Cowboy Cottage, East Napa, California, USA

May 21, 2021



This essay, Imagination, is the companion piece to Mystical Connection.

It is also the sequel to Being A Being Coach II.

It is also the prequel to I, Impostor.




He's the kind of coach with whom I can share anything. And I don't mean with whom I can share "just about"  anything - you know, almost  all of it but with critical items held back for privacy or simple politeness and prudent discretion or just because I'm embarrassed to share something. No, it's with him I can share anything. With him I can share totally openly without any filters or brakes ... about anything and everything - that is to say about absolutely  anything and everything.

It's extraordinarily useful being with someone like him with whom it's possible to share this way. I don't mean it's useful because of the feedback he gives in response to what I say (though that does play a part). I mean speaking totally openly with him is its own utility. It allows me to experience being authentic. It also allows me to notice how I ever-so-subtly embellish the truth. It's the exact opposite  of hiding out. It's a standard, a yardstick by which the authenticity of all conversations can be measured. And if I don't measure up to this standard, he calls me on it. When he calls me on something I say, it's almost never because I violated a rule of grammar or syntax. It's because I cavalierly held something out to be true when it wasn't true, and I wasn't aware (ie I wasn't being rigorous enough to catch) I was doing it.

That's how it was when he called me on something I said about a mutual friend of ours, someone we both love and who inspires us both. In sharing my experience of him, I said "He's so present for me that even when I'm not with him, he's right here beside me.". Without missing a beat, he said "No he's not. You're imagining  he's right there beside you.". At first it seemed as if he didn't get my experience. So I repeated "No, he is  right here beside me.". In retrospect, I wanted to share there's a certain mystical connection  in our relationship, something esoteric. "No, you're imagining he's right there beside you" he said again - slowly, and emphatically. And it slowly dawned on me (when I stopped being defensive) he did  get my experience - so much so that he was indicating an even more powerful way for me to own it.

Imagination. It's so elusive to define. It's almost impossible to describe. Yet we all know what it is. Doing it is simpler than making a sandwich. But I can't explain to you how  we imagine. It's one of those ubiquitous powers we human beings have which we can only define tautologically  ie in terms of itself - for example, like this: the way you and I imagine is by imagining  (say whut?). The critical thing about imagination (and about a powerful  imagination in particular) is it shouldn't supersede what could be true. There should be no blurred edges between them (look: to be authentic is to know the difference). We all know it's disparaging to say to someone "You're just imagining  it.". That implies they're making up something which isn't true ("imagining" often carries the disparaging connotation of "not matching reality").

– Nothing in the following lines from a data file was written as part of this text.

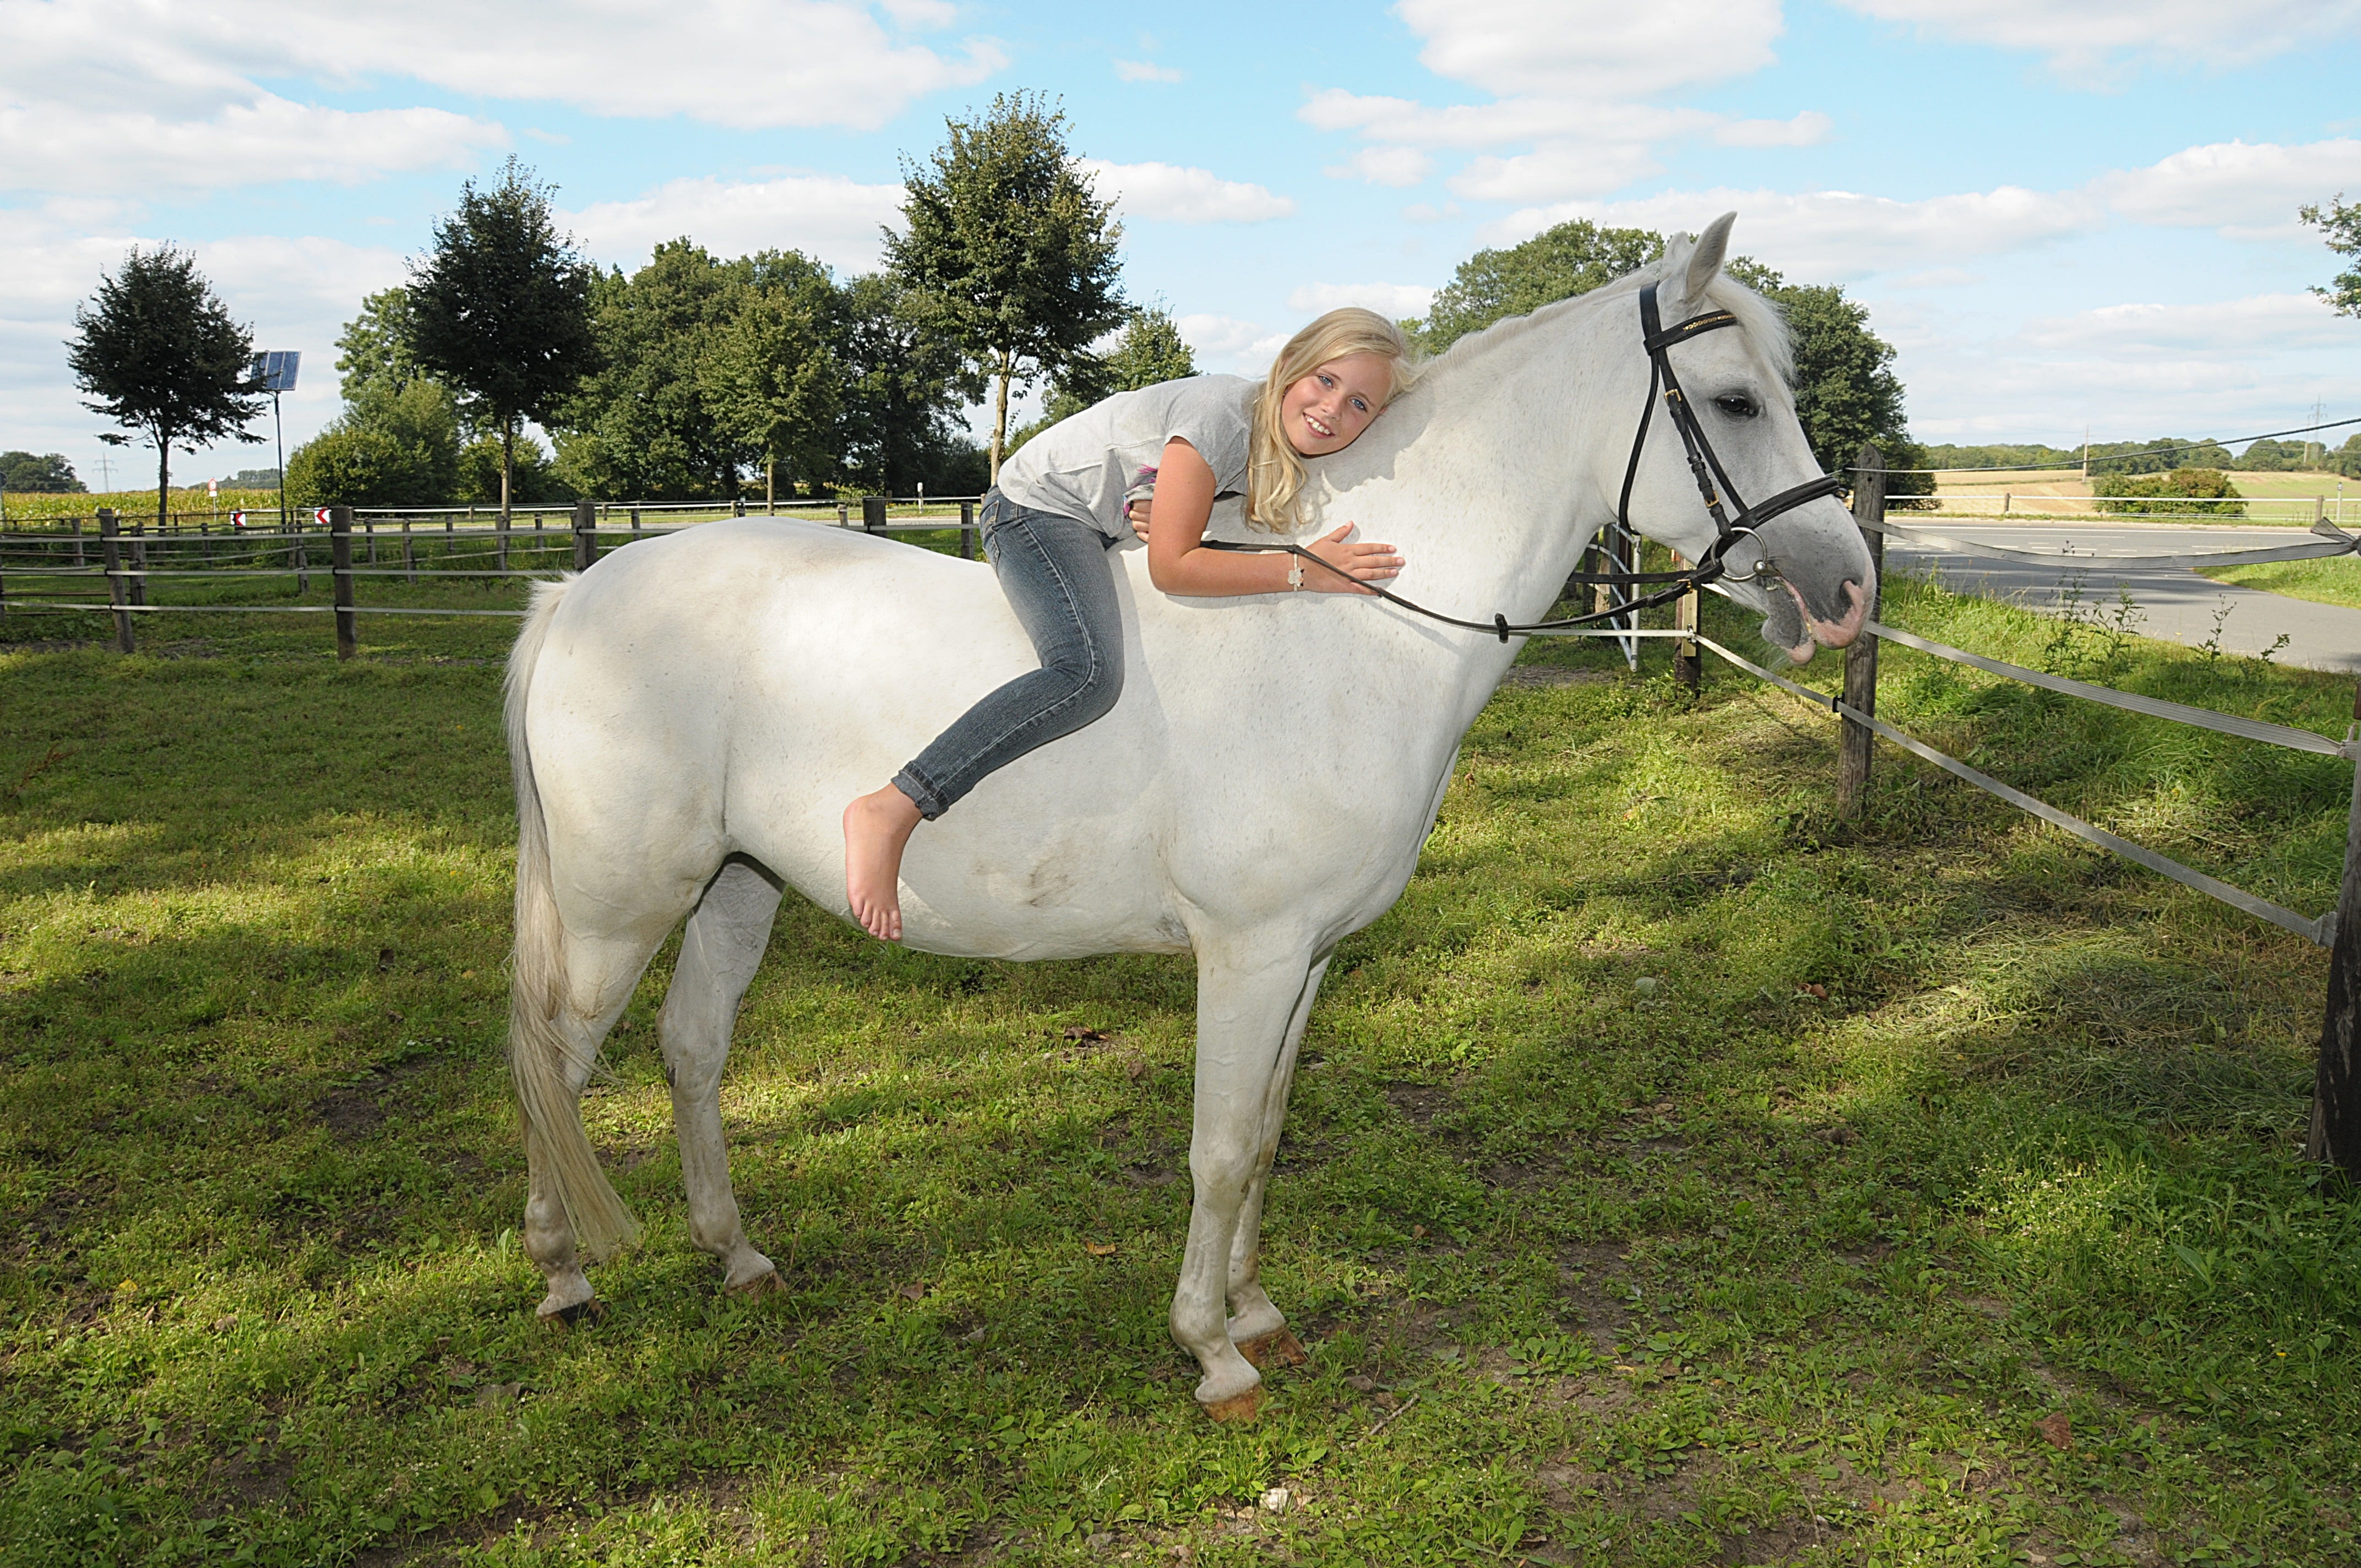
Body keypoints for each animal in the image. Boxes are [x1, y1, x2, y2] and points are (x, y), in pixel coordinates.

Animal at [501, 214, 1874, 1420]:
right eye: (1736, 401)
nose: (1847, 586)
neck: (1348, 627)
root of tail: (576, 592)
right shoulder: (1248, 951)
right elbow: (1214, 1147)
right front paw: (1212, 1352)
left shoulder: (1308, 956)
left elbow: (1262, 1134)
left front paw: (1255, 1307)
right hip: (621, 903)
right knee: (557, 1064)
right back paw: (562, 1272)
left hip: (736, 883)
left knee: (691, 1050)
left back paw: (733, 1254)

That's not what he unerringly drew my attention to. What he got me to see, was the power of my applied imagination. If I was only being enamored with that mystical connection with our friend, I wasn't being responsible for creating it in the first place. So I began considering that this mystical connection is actually something I have the power to call up for myself at will, using my imagination. Owning that, rehabilitates my power to create by leveraging imagination to its max, lifting it out of the realm of an ability with dubious truth, and into the realm of total (and reality-grounded) pure creativity. Wow! Imagination as ... pure  ... creativity!  I liked that. A lot.

What he distinguished stunned me, pointing at it (as he did) with so few words. This  is what imagination is. This  is what it is to create something (or even someone). This  is not the imagination of wishful fabrication ie it's not the imagination which can blur the line between fact and fantasy. This  is the imagination that powerfully sourced that mystical connection in the first place, the imagination for which I have become (and am henceforth being) responsible. It's my inherent power to create.